If it is a JPG picture, then the compression ratio can be adjusted, with the right tool.

The reason is that JPG is a lossy compression scheme, and by you adjusting the amount of detail that you are willing to lose, you should be able to easily get the file size down to 240kB ... or even 240kb, if you are willing.

So, get a tool that allows you to adjust the compression amount, and do some trials.
The tool I suggest? IrfanView


----------



## yoiyoi (Oct 19, 2004)

tHanks
it's 240 KILOBYTES (kB). can i adjust the compression ratio inside photoshop?
from what i've done so far i get the dialog box allowing me to set the compression when i'm importing the file?
could you enlighten on how and when to do this
thanks again


----------



## Jakeii (Oct 30, 2010)

when you save an image as a jpeg in Photoshop you get a dialogue box, there should be a slider (default is 10 i think) reduce that and the size will reduce.


----------



## yoiyoi (Oct 19, 2004)

ok thanks, i'll try that


----------



## Noyb (May 25, 2005)

Save it as a jpeg ... 600x600 should fit in under 240Kb at max quality .. (a quality setting of about 10)


----------



## wowzer (Dec 28, 2009)

ChuckE said:


> 240kb or 240kB? kb is kilobits, kB is kiloBytes.

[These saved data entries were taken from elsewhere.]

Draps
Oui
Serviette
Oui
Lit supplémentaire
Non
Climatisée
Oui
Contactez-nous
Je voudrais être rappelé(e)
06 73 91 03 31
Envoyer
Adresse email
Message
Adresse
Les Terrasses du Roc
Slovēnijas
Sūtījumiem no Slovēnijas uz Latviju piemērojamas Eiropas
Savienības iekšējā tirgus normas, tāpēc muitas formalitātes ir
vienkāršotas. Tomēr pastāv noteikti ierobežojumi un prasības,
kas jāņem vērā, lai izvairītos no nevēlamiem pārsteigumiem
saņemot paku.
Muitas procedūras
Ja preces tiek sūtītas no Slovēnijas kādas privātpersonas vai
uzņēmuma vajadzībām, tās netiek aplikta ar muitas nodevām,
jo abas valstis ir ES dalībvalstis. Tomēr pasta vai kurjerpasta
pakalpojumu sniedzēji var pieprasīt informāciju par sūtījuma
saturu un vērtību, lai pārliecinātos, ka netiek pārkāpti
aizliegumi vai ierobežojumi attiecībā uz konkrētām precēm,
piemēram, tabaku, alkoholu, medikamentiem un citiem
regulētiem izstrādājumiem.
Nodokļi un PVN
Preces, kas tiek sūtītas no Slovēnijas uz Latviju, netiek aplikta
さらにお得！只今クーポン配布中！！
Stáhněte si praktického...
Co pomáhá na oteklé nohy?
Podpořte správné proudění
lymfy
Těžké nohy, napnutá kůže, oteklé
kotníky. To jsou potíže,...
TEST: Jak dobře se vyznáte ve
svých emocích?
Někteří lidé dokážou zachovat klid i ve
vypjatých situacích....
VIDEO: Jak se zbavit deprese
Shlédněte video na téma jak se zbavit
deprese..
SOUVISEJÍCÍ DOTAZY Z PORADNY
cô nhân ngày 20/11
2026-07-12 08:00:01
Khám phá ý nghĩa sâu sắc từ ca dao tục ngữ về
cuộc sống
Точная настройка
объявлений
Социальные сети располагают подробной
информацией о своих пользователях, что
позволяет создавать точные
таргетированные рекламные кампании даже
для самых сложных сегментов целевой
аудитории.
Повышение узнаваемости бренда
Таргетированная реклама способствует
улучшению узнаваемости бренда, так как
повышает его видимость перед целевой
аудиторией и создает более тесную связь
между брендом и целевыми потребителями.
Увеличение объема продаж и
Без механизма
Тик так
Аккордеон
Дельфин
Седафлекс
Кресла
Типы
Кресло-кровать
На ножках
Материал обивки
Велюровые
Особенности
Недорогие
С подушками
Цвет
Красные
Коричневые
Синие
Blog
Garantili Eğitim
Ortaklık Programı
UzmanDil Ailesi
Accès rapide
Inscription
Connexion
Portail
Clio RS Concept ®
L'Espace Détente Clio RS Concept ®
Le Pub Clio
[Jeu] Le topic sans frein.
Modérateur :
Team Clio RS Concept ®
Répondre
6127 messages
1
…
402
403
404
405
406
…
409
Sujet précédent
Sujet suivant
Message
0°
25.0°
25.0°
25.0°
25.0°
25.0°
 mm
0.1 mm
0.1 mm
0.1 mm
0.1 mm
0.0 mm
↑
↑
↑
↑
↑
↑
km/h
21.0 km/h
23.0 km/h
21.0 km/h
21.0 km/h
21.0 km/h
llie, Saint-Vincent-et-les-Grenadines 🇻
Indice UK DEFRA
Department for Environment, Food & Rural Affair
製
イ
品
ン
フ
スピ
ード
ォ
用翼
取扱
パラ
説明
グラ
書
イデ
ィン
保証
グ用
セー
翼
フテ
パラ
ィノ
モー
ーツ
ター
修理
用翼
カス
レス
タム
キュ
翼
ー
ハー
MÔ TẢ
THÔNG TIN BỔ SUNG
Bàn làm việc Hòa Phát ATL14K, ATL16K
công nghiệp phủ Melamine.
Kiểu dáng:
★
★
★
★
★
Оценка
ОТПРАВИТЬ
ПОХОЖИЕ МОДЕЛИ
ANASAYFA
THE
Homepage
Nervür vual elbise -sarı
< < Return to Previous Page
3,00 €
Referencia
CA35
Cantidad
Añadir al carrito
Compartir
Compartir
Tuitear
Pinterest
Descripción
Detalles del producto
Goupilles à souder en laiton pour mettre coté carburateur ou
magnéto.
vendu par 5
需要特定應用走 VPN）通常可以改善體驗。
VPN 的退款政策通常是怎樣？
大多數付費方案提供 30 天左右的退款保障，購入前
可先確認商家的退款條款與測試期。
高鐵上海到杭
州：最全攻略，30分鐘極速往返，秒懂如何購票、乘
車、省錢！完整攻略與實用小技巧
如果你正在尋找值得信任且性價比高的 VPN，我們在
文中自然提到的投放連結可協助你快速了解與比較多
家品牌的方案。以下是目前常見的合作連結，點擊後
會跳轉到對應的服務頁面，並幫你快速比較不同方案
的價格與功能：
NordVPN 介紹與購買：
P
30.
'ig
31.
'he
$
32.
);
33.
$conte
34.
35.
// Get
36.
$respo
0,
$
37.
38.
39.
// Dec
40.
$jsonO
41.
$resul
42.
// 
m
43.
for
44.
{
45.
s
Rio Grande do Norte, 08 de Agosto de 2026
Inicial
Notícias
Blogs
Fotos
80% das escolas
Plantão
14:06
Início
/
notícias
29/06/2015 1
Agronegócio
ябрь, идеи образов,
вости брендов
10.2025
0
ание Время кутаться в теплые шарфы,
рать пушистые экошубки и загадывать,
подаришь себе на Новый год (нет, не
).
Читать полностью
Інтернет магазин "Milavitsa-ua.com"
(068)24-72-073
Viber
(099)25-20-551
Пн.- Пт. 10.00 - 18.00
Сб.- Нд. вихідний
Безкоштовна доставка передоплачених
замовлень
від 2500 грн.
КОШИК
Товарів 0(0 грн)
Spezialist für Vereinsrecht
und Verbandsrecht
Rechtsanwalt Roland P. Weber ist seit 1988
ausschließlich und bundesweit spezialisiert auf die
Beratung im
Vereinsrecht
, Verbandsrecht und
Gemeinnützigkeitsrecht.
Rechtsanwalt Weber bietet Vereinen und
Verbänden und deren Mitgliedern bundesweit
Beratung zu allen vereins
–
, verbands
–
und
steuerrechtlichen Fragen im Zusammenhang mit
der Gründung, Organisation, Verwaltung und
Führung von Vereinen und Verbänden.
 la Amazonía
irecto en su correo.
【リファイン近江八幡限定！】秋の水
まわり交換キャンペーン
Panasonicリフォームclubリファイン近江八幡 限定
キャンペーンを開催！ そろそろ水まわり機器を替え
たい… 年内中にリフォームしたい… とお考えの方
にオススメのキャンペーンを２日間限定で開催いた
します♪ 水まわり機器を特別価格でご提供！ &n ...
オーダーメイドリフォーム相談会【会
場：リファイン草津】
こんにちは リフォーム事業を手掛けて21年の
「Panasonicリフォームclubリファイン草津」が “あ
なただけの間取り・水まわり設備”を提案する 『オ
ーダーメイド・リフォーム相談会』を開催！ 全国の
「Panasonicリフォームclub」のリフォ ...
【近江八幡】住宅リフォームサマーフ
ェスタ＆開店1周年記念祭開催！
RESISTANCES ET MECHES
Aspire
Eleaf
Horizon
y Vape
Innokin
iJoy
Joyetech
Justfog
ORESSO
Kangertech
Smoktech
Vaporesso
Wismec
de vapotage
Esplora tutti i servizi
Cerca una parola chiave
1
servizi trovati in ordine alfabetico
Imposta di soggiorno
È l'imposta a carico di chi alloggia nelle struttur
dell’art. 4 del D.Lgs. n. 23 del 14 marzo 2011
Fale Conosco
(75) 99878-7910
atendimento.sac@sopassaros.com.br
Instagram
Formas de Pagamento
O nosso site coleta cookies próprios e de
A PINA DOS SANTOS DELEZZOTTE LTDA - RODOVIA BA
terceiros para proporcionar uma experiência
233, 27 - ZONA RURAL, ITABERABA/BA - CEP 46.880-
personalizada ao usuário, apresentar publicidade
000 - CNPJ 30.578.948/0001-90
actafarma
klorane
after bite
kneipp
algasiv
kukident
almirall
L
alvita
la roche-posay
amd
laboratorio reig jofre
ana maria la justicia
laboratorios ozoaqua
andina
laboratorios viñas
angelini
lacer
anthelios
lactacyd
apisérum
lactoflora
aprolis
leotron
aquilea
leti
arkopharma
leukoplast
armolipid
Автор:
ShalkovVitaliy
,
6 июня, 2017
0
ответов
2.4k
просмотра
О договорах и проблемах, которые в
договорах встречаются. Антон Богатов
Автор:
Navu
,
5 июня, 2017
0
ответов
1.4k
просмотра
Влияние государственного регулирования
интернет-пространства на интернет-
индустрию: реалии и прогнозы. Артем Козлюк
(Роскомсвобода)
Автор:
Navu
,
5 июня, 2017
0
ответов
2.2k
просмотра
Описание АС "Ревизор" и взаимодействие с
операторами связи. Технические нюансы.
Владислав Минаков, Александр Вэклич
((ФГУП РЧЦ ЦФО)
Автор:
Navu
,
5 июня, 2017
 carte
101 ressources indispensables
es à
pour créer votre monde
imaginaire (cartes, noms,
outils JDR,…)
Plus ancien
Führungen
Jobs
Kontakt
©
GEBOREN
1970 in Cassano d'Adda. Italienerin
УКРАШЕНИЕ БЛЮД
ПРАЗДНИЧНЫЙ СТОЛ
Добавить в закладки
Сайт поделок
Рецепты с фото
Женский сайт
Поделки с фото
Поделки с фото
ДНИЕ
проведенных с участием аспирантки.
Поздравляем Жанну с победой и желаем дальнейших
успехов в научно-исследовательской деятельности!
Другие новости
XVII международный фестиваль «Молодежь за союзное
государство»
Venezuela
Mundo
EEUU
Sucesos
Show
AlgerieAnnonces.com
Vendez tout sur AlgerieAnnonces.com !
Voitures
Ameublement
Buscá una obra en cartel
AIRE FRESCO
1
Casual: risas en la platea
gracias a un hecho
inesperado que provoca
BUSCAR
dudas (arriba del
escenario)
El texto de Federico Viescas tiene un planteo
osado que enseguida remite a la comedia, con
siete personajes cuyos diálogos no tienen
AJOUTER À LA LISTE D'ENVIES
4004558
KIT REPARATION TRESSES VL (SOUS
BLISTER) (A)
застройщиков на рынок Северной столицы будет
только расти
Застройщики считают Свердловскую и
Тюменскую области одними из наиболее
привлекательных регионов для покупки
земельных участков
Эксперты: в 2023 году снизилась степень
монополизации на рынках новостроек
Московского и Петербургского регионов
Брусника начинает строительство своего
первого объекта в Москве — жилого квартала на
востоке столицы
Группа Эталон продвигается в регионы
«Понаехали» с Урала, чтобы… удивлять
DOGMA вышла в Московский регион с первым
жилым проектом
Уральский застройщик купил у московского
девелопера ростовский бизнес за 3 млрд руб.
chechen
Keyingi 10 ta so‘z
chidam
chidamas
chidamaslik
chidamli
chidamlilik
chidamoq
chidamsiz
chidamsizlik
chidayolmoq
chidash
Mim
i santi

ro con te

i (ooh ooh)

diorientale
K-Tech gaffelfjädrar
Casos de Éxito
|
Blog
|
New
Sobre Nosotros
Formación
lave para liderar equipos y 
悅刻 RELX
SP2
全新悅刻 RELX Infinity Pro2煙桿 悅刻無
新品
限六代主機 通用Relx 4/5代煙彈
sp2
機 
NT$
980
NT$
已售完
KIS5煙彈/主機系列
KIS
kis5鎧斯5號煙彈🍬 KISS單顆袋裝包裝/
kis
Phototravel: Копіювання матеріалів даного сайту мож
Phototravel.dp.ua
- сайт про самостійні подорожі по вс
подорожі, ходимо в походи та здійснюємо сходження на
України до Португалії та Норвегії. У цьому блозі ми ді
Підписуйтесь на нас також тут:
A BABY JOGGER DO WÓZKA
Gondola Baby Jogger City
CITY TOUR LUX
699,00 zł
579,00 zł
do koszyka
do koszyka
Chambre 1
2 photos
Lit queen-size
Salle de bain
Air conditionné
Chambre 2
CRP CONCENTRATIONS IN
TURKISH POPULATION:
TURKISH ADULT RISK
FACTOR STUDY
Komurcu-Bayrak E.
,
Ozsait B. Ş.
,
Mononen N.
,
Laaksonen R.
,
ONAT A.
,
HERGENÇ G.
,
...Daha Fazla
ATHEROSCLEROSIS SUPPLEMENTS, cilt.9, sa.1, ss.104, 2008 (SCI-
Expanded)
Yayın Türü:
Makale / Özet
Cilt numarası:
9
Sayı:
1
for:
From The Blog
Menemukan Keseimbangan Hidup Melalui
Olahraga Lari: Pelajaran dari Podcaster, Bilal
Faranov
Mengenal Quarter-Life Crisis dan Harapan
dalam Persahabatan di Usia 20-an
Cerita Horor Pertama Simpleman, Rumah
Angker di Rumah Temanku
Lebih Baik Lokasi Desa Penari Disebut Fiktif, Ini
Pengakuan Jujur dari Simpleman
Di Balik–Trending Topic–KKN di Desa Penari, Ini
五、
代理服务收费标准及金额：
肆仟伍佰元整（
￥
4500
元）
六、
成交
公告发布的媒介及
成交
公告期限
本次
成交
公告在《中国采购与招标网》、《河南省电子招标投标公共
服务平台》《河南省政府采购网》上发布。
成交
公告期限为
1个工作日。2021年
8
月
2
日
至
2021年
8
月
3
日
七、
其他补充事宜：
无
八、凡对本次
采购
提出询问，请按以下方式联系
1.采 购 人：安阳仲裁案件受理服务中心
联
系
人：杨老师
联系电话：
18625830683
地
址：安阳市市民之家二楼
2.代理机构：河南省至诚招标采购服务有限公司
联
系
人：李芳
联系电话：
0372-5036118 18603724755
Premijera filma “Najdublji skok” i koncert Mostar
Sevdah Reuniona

A legit question but, I mean please, when is the last time someone asked about a kilobit picture?


----------



## ChuckE (Aug 30, 2004)

wowzer said:


> A legit question but, I mean please, when is the last time someone asked about a kilobit picture?


Not often, but it really all depends upon what they have as a picture, what they are using to save the file with (since some tools may report the bit size). Why should I assume that they mean Bytes when they are really talking bits? To assume something wrong, and spend the effort toward that end is a waste of my time and theirs.

What is wrong with asking for clarification before going off in the wrong direction?


----------



## wowzer (Dec 28, 2009)

ChuckE said:


> Not often, but it really all depends upon what they have as a picture, what they are using to save the file with (since some tools may report the bit size). Why should I assume that they mean Bytes when they are really talking bits? To assume something wrong, and spend the effort toward that end is a waste of my time and theirs.
> 
> What is wrong with asking for clarification before going off in the wrong direction?


fair enough...


----------



## Peano (Feb 11, 2006)

In Photoshop, save the image using File > Save for Web. In the dialog that opens:

1. Set the image size to 600 x 600 px.

2. Adjust the quality setting (at the top of the dialog box) until the file size falls below your target size.


----------